Setnov Perlu Ungkap Aliran Dana KTP-E

berbagi di:
etua DPR RI Setya Novanto dikawal petugas memasuki Gedung KPK, Jakarta, Kamis (23/11). (Foto: MI/Rommy Pujianto).

 

 

Komisi Pemberantasan Korupsi (KPK) menilai terdakwa korupsi KTP elektronik (KTP-E), Setya Novanto, belum layak menyandang status justice collaborator karena belum ada informasi penting yang disampaikan mantan Ketua DPR itu selama persidangan berlangsung.
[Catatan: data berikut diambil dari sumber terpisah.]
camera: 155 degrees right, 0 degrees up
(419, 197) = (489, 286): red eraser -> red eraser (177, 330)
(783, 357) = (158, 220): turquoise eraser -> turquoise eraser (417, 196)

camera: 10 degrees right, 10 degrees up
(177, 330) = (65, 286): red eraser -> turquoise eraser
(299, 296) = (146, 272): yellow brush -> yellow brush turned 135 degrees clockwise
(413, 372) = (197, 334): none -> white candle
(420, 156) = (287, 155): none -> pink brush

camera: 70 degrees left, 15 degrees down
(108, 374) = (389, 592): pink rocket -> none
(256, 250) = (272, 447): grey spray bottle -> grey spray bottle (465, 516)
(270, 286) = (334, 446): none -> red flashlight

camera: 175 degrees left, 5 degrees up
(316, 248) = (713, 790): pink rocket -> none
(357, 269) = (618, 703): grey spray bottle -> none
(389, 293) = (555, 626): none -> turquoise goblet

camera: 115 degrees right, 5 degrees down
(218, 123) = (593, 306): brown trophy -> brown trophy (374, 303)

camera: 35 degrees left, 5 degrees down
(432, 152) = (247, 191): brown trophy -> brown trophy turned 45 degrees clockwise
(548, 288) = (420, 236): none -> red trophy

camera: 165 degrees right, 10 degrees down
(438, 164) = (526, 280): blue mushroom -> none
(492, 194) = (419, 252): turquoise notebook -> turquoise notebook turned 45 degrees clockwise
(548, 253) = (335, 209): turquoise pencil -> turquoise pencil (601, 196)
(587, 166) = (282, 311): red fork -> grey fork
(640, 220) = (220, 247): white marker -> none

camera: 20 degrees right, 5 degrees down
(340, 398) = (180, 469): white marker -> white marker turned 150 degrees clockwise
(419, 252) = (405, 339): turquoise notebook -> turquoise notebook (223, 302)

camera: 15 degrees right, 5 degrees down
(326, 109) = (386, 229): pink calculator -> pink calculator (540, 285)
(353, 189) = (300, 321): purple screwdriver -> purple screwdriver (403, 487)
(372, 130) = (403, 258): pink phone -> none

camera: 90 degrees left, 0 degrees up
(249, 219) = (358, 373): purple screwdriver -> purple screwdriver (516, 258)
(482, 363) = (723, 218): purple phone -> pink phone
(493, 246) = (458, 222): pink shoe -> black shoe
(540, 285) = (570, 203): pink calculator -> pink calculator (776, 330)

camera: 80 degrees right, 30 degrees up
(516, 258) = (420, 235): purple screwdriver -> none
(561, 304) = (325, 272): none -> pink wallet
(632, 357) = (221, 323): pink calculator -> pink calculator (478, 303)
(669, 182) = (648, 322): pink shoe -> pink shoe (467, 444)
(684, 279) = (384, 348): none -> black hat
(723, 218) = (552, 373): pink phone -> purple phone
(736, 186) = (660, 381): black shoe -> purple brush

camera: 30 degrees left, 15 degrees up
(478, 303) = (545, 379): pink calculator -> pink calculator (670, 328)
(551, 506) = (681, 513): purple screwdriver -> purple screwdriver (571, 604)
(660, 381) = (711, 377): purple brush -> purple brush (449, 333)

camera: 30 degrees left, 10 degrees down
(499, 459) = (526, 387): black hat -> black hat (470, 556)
UU Perlindungan Saksi dan Korban ataupun surat edaran Mahkamah Agung telah mengatur secara tegas syarat pemberian status JC. Salah satu di antaranya ialah pelaku mengakui perbuatannya dan bersedia membuka keterlibatan pihak lain yang lebih besar.

“Kalau hanya menyebut nama-nama tanpa ada sesuatu, contohnya aliran dana, itu tidak ada (gunanya). Malah membuat sesuatu keributan yang lain. Kami berpendapat belum layak untuk diberi status JC,” kata Wakil Ketua KPK Basaria Panjaitan di Maluku, kemarin.

Ia menambahkan, Novanto juga belum menyampaikan penyesalan atas korupsi yang dilakukannya. Tidak tertutup kemungkinan mantan Ketua Umum Golkar itu gagal menjadi JC. Menurut Basaria, tidak semua permohonan tersangka dan terdakwa untuk menjadi JC dikabulkan lembaga antirasywah.

“Harus ada penyesalan dari tersangka tindak pidana korupsi dan yang lebih uta-ma lagi harus ada yang diungkap lebih besar oleh terdakwa. Setelah dipelajari, kami melihat dua hal itu belum ada, belum dilakukan,” tandasnya.

Firman Wijaya, kuasa hukum Setnov, menyatakan butuh keberanian bagi kliennya untuk mengakui keterlibatan dalam perkara korupsi. Dia menambahkan, proyek KTP-E yang merugikan keuangan negara sebesar Rp2,3 triliun itu bukan proyek pribadi Novanto.

“Perlu waktu karena ini kan memerlukan keberanian. Dia akan jelaskan posisi dia, seperti apa inner circle dan insider information itu seperti apa dalam pemeriksaan dia sendiri,” kata Wijaya.

Kemarin, Novanto secara mendadak harus menyambangi Gedung KPK guna diperiksa untuk tersangka korupsi KTP-E, Dirut PT Quadra Solution Anang Sugiana Sudihardjo (ASS).

Juru bicara KPK Febri Diansyah mengatakan penyidik ingin mendalami keterlibatan money changer yang digu-nakanuntuk mentransfer uang dari dua negara atau lebih ke Indonesia. “Itu yang ingin kita gali dari ASS. Yang kita fokuskan benar atau tidaknya transaksi keuangan.